Thanks Tommaso! I've seen the email on the linux-rt-users mailing list,
and I'll reply there about GRUB...
Thanks,
Luca
>
> > On 11/07/2016 11:31 AM, Tommaso Cucinotta wrote:
> >> as anticipated live to Daniel:
> >> -) +1 for the general concept, we'd need something similar also for
> >> SCHED_DEADLINE
> >
> > Resumed: the sum of the runtime of deadline tasks will not be
> > greater than the "to_ratio(global_rt_period(),
> > global_rt_runtime())" - see init_dl_bw(). Therefore, DL rq will not
> > be throttle by the RT throttling mechanism.
> >
> > Extended: RT tasks' throttling aims to bound, for all CPUS of a
> > domain - when RT_RUNTIME_SHARING sharing is enabled; or per-rq -
> > when RT_RUNTIME_SHARING is disabled; the amount of time that RT
> > tasks can run continuously, in such way to provide some CPU time
> > for non-real-time tasks to run. RT tasks need this global/local
> > throttling mechanism to avoid the starvation of non-rt tasks
> > because RT tasks do not have a limited runtime - RT task (or
> > taskset) can run for an infinity runtime.
> >
> > DL tasks' throttling has another meaning. DL tasks' throttling aims
> > to avoid *a* DL task for running for more than *its own*
> > pre-allocated runtime.
>
> sure, and having an option to let it run for longer, if there's
> nothing else running in the system, is still interesting for pretty
> much similar reasons to those being discussed in this thread ...
>
> > The sum of allocated runtime for all DL tasks will not to be greater
> > than RT throttling enforcement runtime. The DL scheduler admission
> > control already avoids this by limiting the amount of CPU time all
> > DL tasks can consume (see init_dl_bw()). So, DL tasks are avoid ind
> > the "global" throttling on before hand - in the admission control.

» TASK TO CARRY OUT:
Please transcribe the scheduler throttling email from "Thanks Tommaso! I've" up to and including "RT throttling mechanism.". The listing that comes next isn't needed.

» DATA BLOCK:
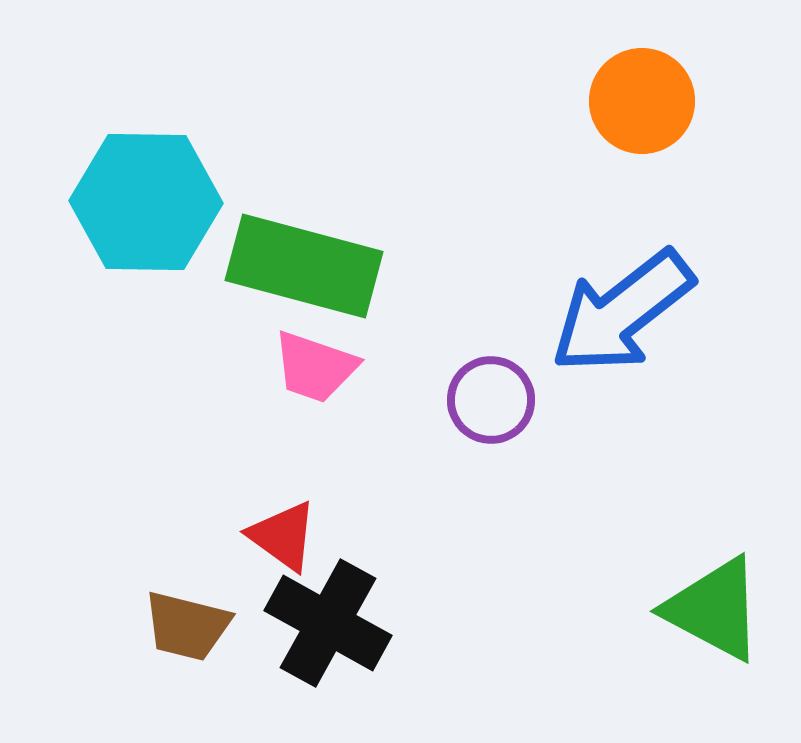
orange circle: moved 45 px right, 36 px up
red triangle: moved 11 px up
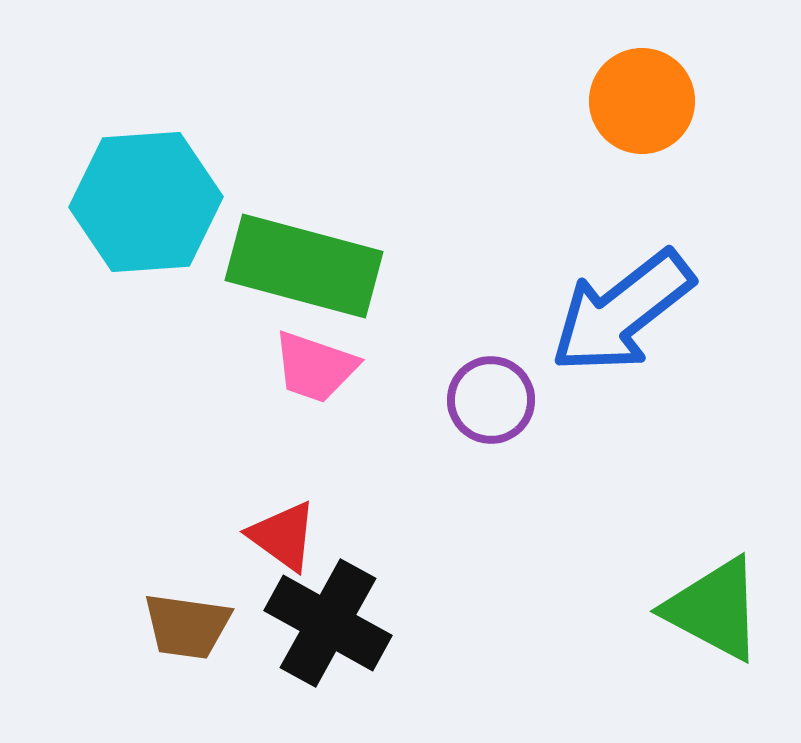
cyan hexagon: rotated 5 degrees counterclockwise
brown trapezoid: rotated 6 degrees counterclockwise
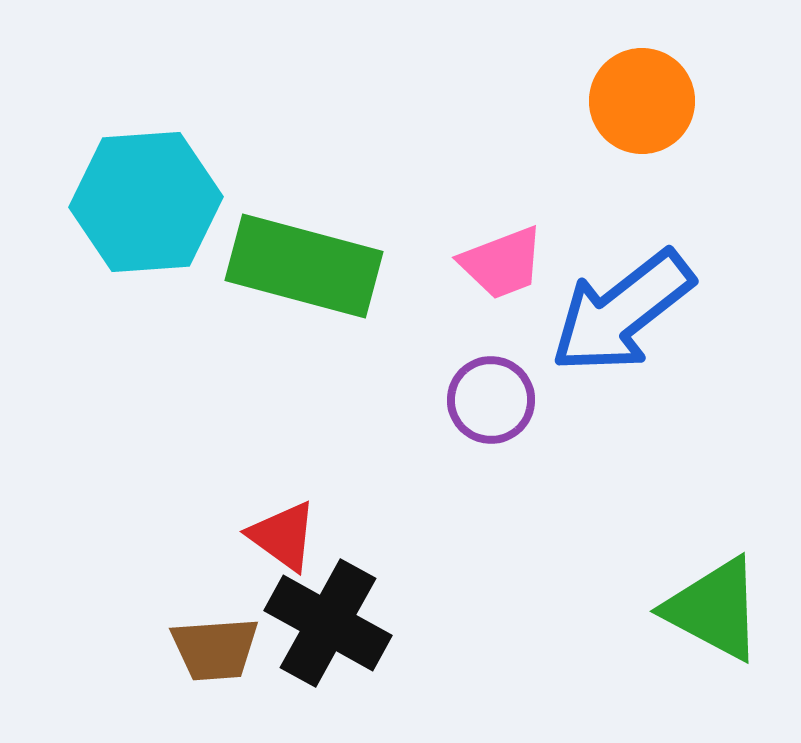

» EXERCISE ANSWER:
Thanks Tommaso! I've seen the email on the linux-rt-users mailing list,
and I'll reply there about GRUB...
Thanks,
Luca
>
> > On 11/07/2016 11:31 AM, Tommaso Cucinotta wrote:
> >> as anticipated live to Daniel:
> >> -) +1 for the general concept, we'd need something similar also for
> >> SCHED_DEADLINE
> >
> > Resumed: the sum of the runtime of deadline tasks will not be
> > greater than the "to_ratio(global_rt_period(),
> > global_rt_runtime())" - see init_dl_bw(). Therefore, DL rq will not
> > be throttle by the RT throttling mechanism.